Calmy-Rey in a tunnel under the Temple Mount with Rabbi Shmuel Rabinovitch Keystone

Foreign Minister Micheline Calmy-Rey wound up her six-day trip to the Middle East on Tuesday as a ceasefire was declared in the region.

This content was published on February 8, 2005 - 18:47

Palestinian President Mahmoud Abbas and the Israeli prime minister, Ariel Sharon, declared a truce following a summit in the Egyptian Red Sea resort of Sharm-el-Sheikh.

Calmy-Rey ended her visit to Israel and the Palestinian territories with trips to Jerusalem’s Wailing Wall and the town of Sderot.

She was greeted in Sderot by the town’s mayor, Elie Moyal, who showed her photographs of residents killed last year by Palestinian rocket fire.

The town, which has a population of 24,000, is located only 600 metres from the Palestinian village of Beit Hanoun in the Gaza Strip.

The mayor reported that over the past four years 600 Kassam rockets had been fired at Sderot, a town that also suffers from serious unemployment because of its large immigrant Russian population.

Psychological damage

Moyal added that the rocket attacks were having a big psychological effect, particularly on local children.

Calmy-Rey expressed her sympathy to the town’s authorities. She told them she was saddened that Sderot had to face deadly attacks in addition to economic and social problems.

Earlier on Tuesday, Calmy-Rey visited the Wailing Wall, or Western Wall, in Jerusalem, which is considered by Jews as their most holy site.

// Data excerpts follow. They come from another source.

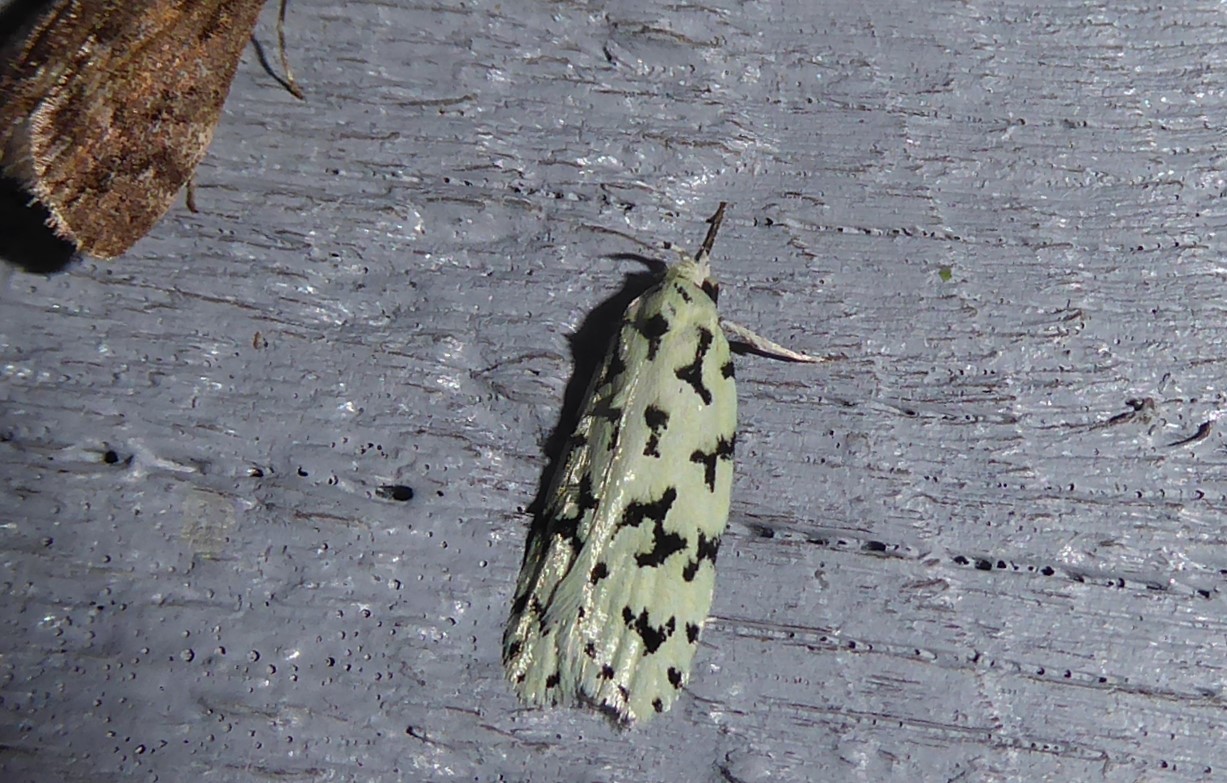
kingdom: Animalia
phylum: Arthropoda
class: Insecta
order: Lepidoptera
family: Oecophoridae
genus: Izatha
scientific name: Izatha huttoni
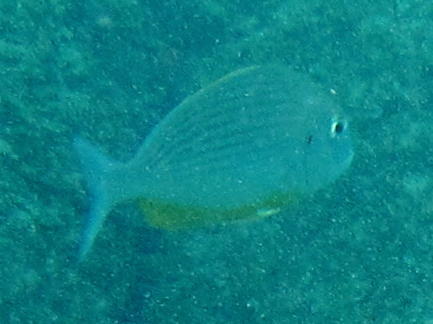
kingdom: Animalia
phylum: Chordata
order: Perciformes
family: Sparidae
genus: Rhabdosargus
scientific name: Rhabdosargus thorpei
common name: Bigeye stumpnose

Accompanied by the Rabbi of the Wailing Wall, Shmuel Rabinovitch, she followed the tradition of the faithful who pray there by introducing a slip of paper with her wishes into a crack in the wall.

Security barrier

The Swiss foreign minister also met the president of Israel’s Supreme Court, Aharon Barak, with talks centring on the controversial security barrier that Israel is constructing in the West Bank.

Those accompanying Calmy-Rey noted that Barak had used the term “wall” during their talks, although Israel officially refers to it as the “anti-terrorist barrier”.

Calmy-Rey also spoke to Barak about two other controversial issues: Palestinian prisoners held by Israel, and Jewish settlements.

Before returning to Switzerland, Calmy-Rey is due to make a stopover in Cairo on Wednesday for talks with her Egyptian counterpart, Ahmed Aboul Gheit.

These are expected to include a briefing on the ceasefire declared by Palestinian and Israeli leaders, aimed at ending more than four years of bloodshed.

New chance

Although Palestinian militants said they were not bound by the truce, Abbas and Sharon hailed a new opportunity for the Middle East.

“The calm which will prevail in our lands, starting from today, is the beginning of a new era,” commented Abbas.

“We must all declare here today that violence will not prevail, violence will not be allowed to murder hope,” added Sharon.

“For the first time in a long time there is hope in our region for a better future for us and our grandchildren.”

Although no formal ceasefire was signed at the summit, it was widely considered a step towards negotiations on a United States-backed “road map”, which sets out a plan for a Palestinian state alongside a secure Israel.

swissinfo with agencies

In brief

Swiss Foreign Minister Micheline Calmy-Rey has ended her six-day visit to Israel and the Palestinian territories.

On the final day on Tuesday, she visited the Wailing Wall in Jerusalem, the town of Sderot near the Gaza Strip and held talks with the head of the Israeli Supreme Court, Aharon Barak.

Calmy-Rey meets her Egyptian counterpart, Ahmed Aboul Gheit, in Cairo on Wednesday before returning to Switzerland.

Their talks will include a briefing on the declaration of a ceasefire by Israeli and Palestinian leaders in the Egyptian Red Sea resort of Sharm El-Sheikh on Tuesday.